If you are looking to record video and images on the move, one of the best options is the GoPro cameras. These are small, compact, and exceptionally robust, with the ability to function under extreme conditions. In particular, they can withstand impact damage, shock, rain, and temperature changes. The GoPro cameras come in a wide variety, each with its own unique features. Understanding what each camera offers will help
enhance your overall experience.
Image quality is an essential feature, as you are probably aware. The higher the pixel count, the clearer your image will be. A high number of megapixels, like 12 (as in the GoPro Hero 3+), offers crispier images and allows more manipulation and resizing before visible distortion becomes apparent.
Video quality is just as significant as image quality – that is, if you want to make the most out of your GoPro camera. The video recording process involves converting multiple, continuous frames into seamless video, with each frame representing an imaged filled with megapixels. The number of pixels available in each frame is what you call the video resolution. The higher the resolution, the better the quality of the video.
Some GoPro cameras, for instance the GoPro Hero 3 White, come with 3 different resolutions, with 1080p (1920×1080 pixel ratio) being the highest. The freedom to choose your own resolution allows you to record a video, even when you’re running out of storage memory. GoPro HD versions capture high definition video images, delivering higher quality playback.

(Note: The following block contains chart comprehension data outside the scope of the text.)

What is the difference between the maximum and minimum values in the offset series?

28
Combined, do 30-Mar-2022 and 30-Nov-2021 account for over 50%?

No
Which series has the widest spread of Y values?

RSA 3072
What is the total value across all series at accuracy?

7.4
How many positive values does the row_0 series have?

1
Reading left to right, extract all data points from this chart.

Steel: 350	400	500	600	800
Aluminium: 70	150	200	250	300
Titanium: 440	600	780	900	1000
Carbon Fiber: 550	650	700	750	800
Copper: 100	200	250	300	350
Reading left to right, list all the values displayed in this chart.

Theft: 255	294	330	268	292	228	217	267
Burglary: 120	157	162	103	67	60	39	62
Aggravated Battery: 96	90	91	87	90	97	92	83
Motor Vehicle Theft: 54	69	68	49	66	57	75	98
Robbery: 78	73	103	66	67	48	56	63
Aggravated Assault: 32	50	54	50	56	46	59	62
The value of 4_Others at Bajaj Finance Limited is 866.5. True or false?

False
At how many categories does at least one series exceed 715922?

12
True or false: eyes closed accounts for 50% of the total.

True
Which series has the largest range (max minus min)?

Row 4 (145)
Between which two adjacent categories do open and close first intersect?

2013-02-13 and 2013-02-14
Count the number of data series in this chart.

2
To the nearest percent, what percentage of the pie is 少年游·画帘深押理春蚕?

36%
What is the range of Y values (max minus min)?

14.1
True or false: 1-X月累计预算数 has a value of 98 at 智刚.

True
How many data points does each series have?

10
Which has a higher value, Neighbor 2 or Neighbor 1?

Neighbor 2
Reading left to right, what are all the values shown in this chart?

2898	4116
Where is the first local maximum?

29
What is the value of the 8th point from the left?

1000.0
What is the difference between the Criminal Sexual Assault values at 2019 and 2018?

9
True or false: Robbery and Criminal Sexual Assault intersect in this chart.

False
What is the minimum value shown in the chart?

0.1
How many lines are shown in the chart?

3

Maximum frame rate per second
If you are looking to capture action shots with your GoPro, then the maximum number of frames per second (or fps) will come into play. Different GoPro cameras come with different maximum frame rates: The GoPro Hero 3 Black offers 30fps, GoPro Hero 2 functions at 10fps, while the GoPro Hero 3 White delivers 3fps. The maximum frame rate per second is simply the most number of stills your GoPro camera can take
in one second, with a high rate allowing you to capture up to thirty different still images per second. This is very useful in action shots, including wildlife and sports photography. But the higher frame rate tends to increase the aperture time as well. Aperture time is simply the amount of time the shutter takes to close and capture an image, and is directly related to the amount of light penetrating the lens. It is therefore ideal to stick to a high frame rate in high light conditions only, because it takes a longer aperture time to
capture stills under low light conditions.